JABARKINI.ID – Bupati Bandung, Dr HM Dadang Supriatna menyampaikan keprihatinan atas data PPATK yang mencatat 182.450 warga Kabupaten Bandung terpapar judi online.
Dadang Supriatna yang lebih akrab disapa Kang DS menegaskan bahwa angka tersebut bukan sekadar statistik, melainkan potret nyata kondisi sosial masyarakat.
“Bisa jadi itu tetangga, keluarga, atau anak-anak kita yang sedang terjerat. Ini peringatan sosial yang keras. Kita harus bergerak dengan empati. Mereka bukan angka, tapi manusia yang perlu pendampingan,” ujar Kang DS, Selasa (25/11/2025)
Kerentanan masyarakat terhadap judi online ini, menurutnya, disebabkan oleh kombinasi berbagai faktor, mulai dari tekanan ekonomi, rendahnya literasi digital dan finansial, hingga masalah sosial dalam keluarga.
Banyak warga berpenghasilan rendah mudah tergiur janji cepat kaya, sementara situs-situs judi online justru semakin agresif menawarkan akses mudah melalui ponsel.
Selain itu, Pemkab Bandung menemukan adanya penyalahgunaan data pribadi masyarakat, termasuk kasus KTP hilang yang kemudian dicatut untuk aktivitas ilegal.

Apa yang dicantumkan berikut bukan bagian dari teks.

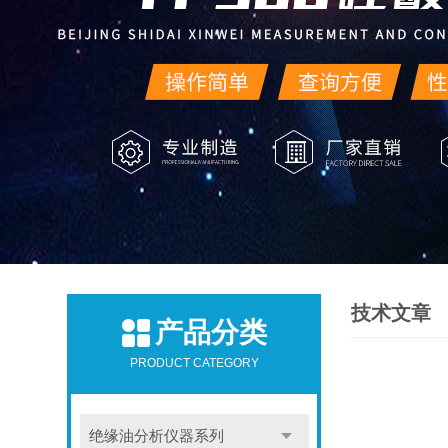
技术文章
产品分类
PRODUCT CATEGORY
绝缘油分析仪器系列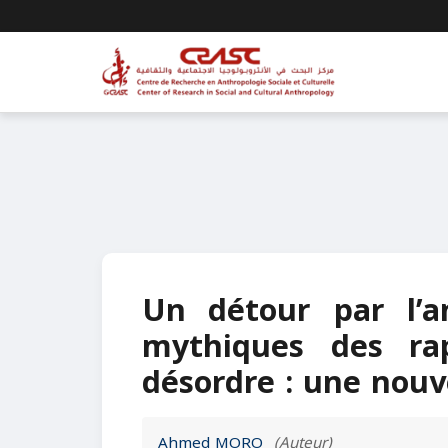
Un détour par l’an
mythiques des rap
désordre : une nouve
Ahmed MORO
(Auteur)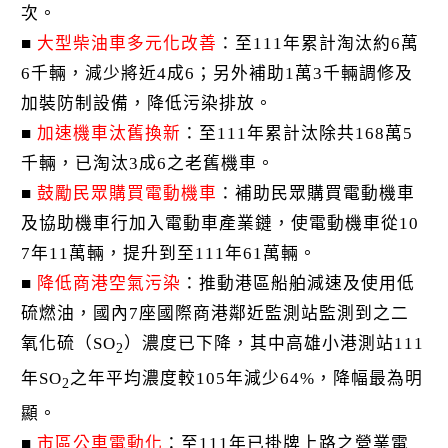
次。
■
大型柴油車多元化改善
：至111年累計淘汰約6萬
6千輛，減少將近4成6；另外補助1萬3千輛調修及
加裝防制設備，降低污染排放。
■
加速機車汰舊換新
：至111年累計汰除共168萬5
千輛，已淘汰3成6之老舊機車。
■
鼓勵民眾購買電動機車
：補助民眾購買電動機車
及協助機車行加入電動車產業鏈，使電動機車從10
7年11萬輛，提升到至111年61萬輛。
■
降低商港空氣污染
：推動港區船舶減速及使用低
硫燃油，國內7座國際商港鄰近監測站監測到之二
氧化硫（SO
）濃度已下降，其中高雄小港測站111
2
年SO
之年平均濃度較105年減少64%，降幅最為明
2
顯。
■
市區公車電動化
：至111年已掛牌上路之營業電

Melihat skala permasalahan tersebut, Kang DS langsung menginstruksikan langkah cepat lintas sektor, mulai dari deklarasi darurat judi online, memperkuat koordinasi dengan kepolisian, Kominfo, dan PPATK untuk pemblokiran saluran judi, hingga percepatan proses data by name by address dari PPATK agar penanganan di tingkat daerah lebih akurat.
"Kami juga akan bantu untuk terus memperkuat literasi digital dan finansial di desa-desa melalui Diskominfo dan Dinas Sosial, termasuk kampanye bahaya judol dan edukasi perlindungan data pribadi kepada masyarakat, khususnya keluarga penerima bansos agar tidak terdampak sanksi pemutusan bantuan," tambahnya.
Selain upaya teknis, Kang DS menjelaskan bahwa Pemkab Bandung telah menyiapkan pendekatan humanis agar warganya bisa lepas dari jeratan judi online.